How difficult of a concept is that to grasp? When will the majority in this country realize this? And stand with those of us that want to guarantee rights for ALL American?

I don't know how someone can look at their child and love them up until the point they tell them that they've chosen another religion, or that they "like" members of the same sex.

I have noticed family and so-called friends de-friend me over the past couple years and I know that at least some of them are because I am an (out-spoken) atheist. I have been an outcast all my life.. I was shy, short, very near-sighted, and smart when I was in elementary and middle school. I was picked on relentlessly. I remember having only a couple of really good friends. That pattern continued throughout high-school.

While I put on a happy-face, I have always been depressed. I have felt different. And that was when I WAS A CHRISTIAN! I wasn't even close friends with the kids that went to my damn church - hell, the damn pastor completely forgot who I was after I went through the worthless confirmation classes.

I still have issues with depression, but you know what? If you have a problem with what I say and feel like hitting the "unfriend" button, be my guest. If asked i would give you the shirt off my back, and I have. But in return I end up getting judged, and harshly.

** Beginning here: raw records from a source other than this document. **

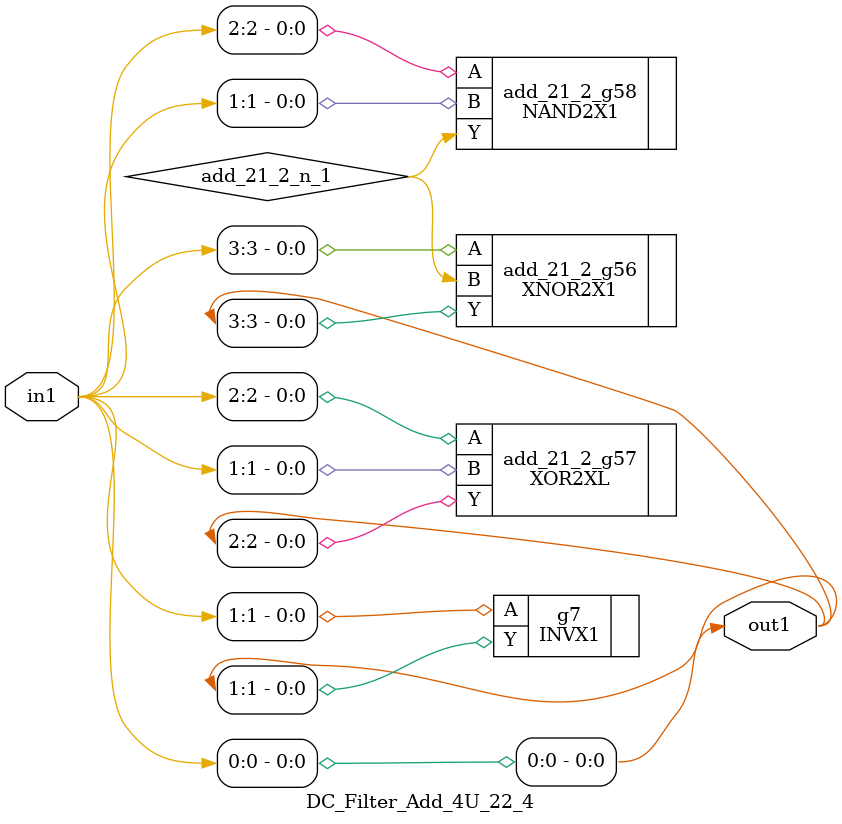
<source format=v>
`timescale 1ps / 1ps


module DC_Filter_Add_4U_22_4(in1, out1);
  input [3:0] in1;
  output [3:0] out1;
  wire [3:0] in1;
  wire [3:0] out1;
  wire add_21_2_n_1;
  assign out1[0] = in1[0];
  INVX1 g7(.A (in1[1]), .Y (out1[1]));
  XNOR2X1 add_21_2_g56(.A (in1[3]), .B (add_21_2_n_1), .Y (out1[3]));
  XOR2XL add_21_2_g57(.A (in1[2]), .B (in1[1]), .Y (out1[2]));
  NAND2X1 add_21_2_g58(.A (in1[2]), .B (in1[1]), .Y (add_21_2_n_1));
endmodule



</source>
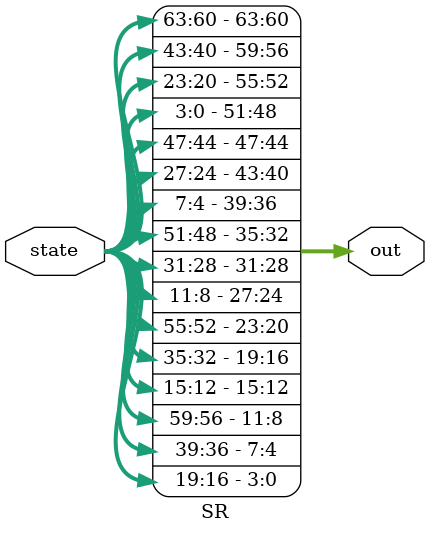
<source format=v>
module SR(state, out);
    input  [63:0] state;
    output [63:0] out;

    assign out =
    {
    state[63:60], state[43:40],
    state[23:20], state[3:0],
    state[47:44], state[27:24],
    state[7:4],   state[51:48],
    state[31:28], state[11:8],
    state[55:52], state[35:32],
    state[15:12], state[59:56],
    state[39:36], state[19:16]
    };

endmodule
</source>
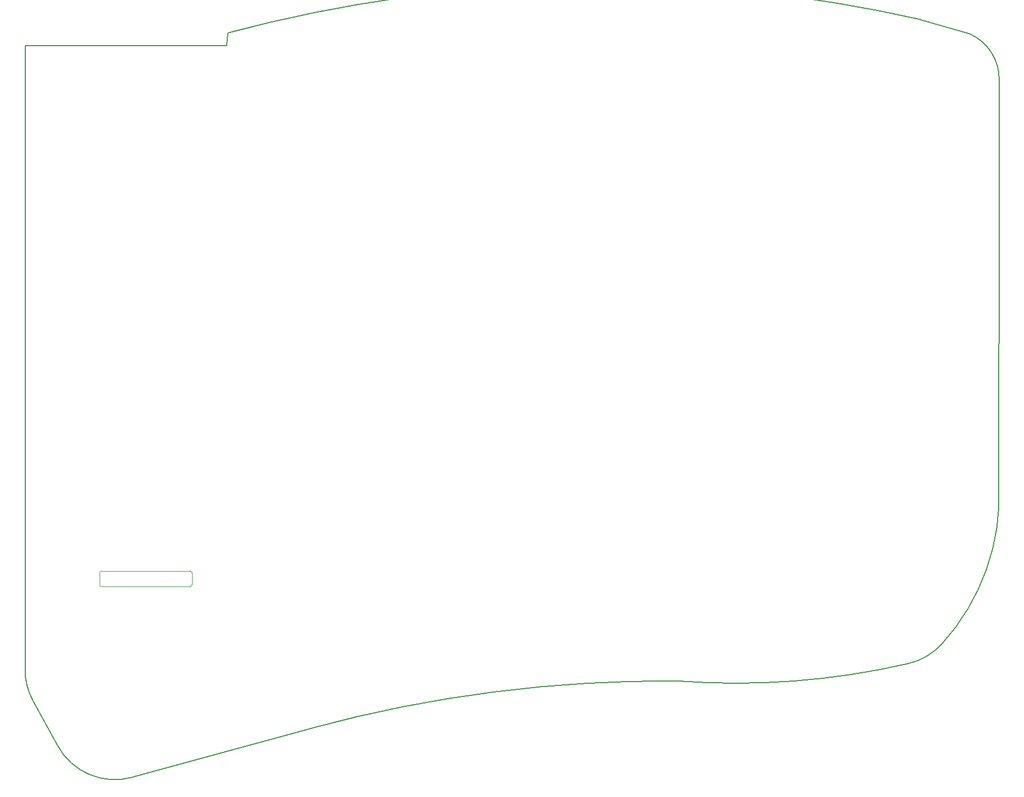
<source format=gbr>
G04 #@! TF.GenerationSoftware,KiCad,Pcbnew,5.99.0-unknown-78b555afa2~127~ubuntu20.04.1*
G04 #@! TF.CreationDate,2021-05-01T17:37:37+01:00*
G04 #@! TF.ProjectId,grandiceps-rev2,6772616e-6469-4636-9570-732d72657632,rev?*
G04 #@! TF.SameCoordinates,Original*
G04 #@! TF.FileFunction,Profile,NP*
%FSLAX46Y46*%
G04 Gerber Fmt 4.6, Leading zero omitted, Abs format (unit mm)*
G04 Created by KiCad (PCBNEW 5.99.0-unknown-78b555afa2~127~ubuntu20.04.1) date 2021-05-01 17:37:37*
%MOMM*%
%LPD*%
G01*
G04 APERTURE LIST*
G04 #@! TA.AperFunction,Profile*
%ADD10C,0.200000*%
G04 #@! TD*
G04 #@! TA.AperFunction,Profile*
%ADD11C,0.050000*%
G04 #@! TD*
G04 APERTURE END LIST*
D10*
X238491865Y-50956764D02*
X238494865Y-52905064D01*
X224523055Y-140822406D02*
G75*
G02*
X189065523Y-143511504I-26529190J114694842D01*
G01*
X89828361Y-146558168D02*
G75*
G02*
X88598024Y-141717024I8769600J4805633D01*
G01*
X89828360Y-146558168D02*
X93642096Y-153517697D01*
X119825000Y-43678271D02*
G75*
G02*
X226404904Y-41620387I57455865J-214727993D01*
G01*
X105057893Y-158355593D02*
G75*
G02*
X93642096Y-153517697I-2646197J9643529D01*
G01*
X238439721Y-113133106D02*
G75*
G02*
X229679634Y-137794567I-33963856J-1822158D01*
G01*
X238494865Y-60326464D02*
X238494865Y-52905064D01*
X88662065Y-45632864D02*
X88663365Y-123317264D01*
X238494865Y-70236264D02*
X238439865Y-113133264D01*
X88663365Y-123317264D02*
X88598024Y-141717024D01*
X229679634Y-137794567D02*
G75*
G02*
X224523055Y-140822406I-7410106J6714934D01*
G01*
X133010865Y-150685264D02*
X105057892Y-158355593D01*
X234083142Y-43881122D02*
G75*
G02*
X238491848Y-50956796I-3256277J-6940242D01*
G01*
X88662065Y-45632864D02*
X119649865Y-45658264D01*
X119649865Y-45658264D02*
X119825865Y-43677664D01*
X133011799Y-150684906D02*
G75*
G02*
X189065924Y-143511167I54239066J-201228358D01*
G01*
X238494865Y-70236264D02*
X238494865Y-60326464D01*
X226404865Y-41620164D02*
X234082865Y-43881064D01*
D11*
X100375000Y-128950000D02*
X113975000Y-128950000D01*
X113975000Y-126550000D02*
X100375000Y-126550000D01*
X114275000Y-128650000D02*
X114275000Y-126850000D01*
X100075000Y-126850000D02*
X100075000Y-128650000D01*
X100075000Y-126850000D02*
G75*
G02*
X100375000Y-126550000I300000J0D01*
G01*
X100375000Y-128950000D02*
G75*
G02*
X100075000Y-128650000I0J300000D01*
G01*
X113975000Y-126550000D02*
G75*
G02*
X114275000Y-126850000I0J-300000D01*
G01*
X114275000Y-128650000D02*
G75*
G02*
X113975000Y-128950000I-300000J0D01*
G01*
M02*

</source>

The reason I mention this, is that I will keep the depression, and I will keep being the outcast if it means standing up for what I believe in. For me, that means more than being popular and going along with what "society tells you".

I want my child to grow up where he is accepted no matter what sort of title he places on himself or others place on him. And it's not just for him, but for every little child growing up. I would have them grow up guilt free for who they are born as. If they are not hurting ANYONE, then WHAT THE FUCK MATTER does it make who they love? What matter does it make what they believe if they take it as it's okay for themselves!! And not force it on anyone else! It's not okay to force it in legislation.

And with that, I think I'm done with my rant.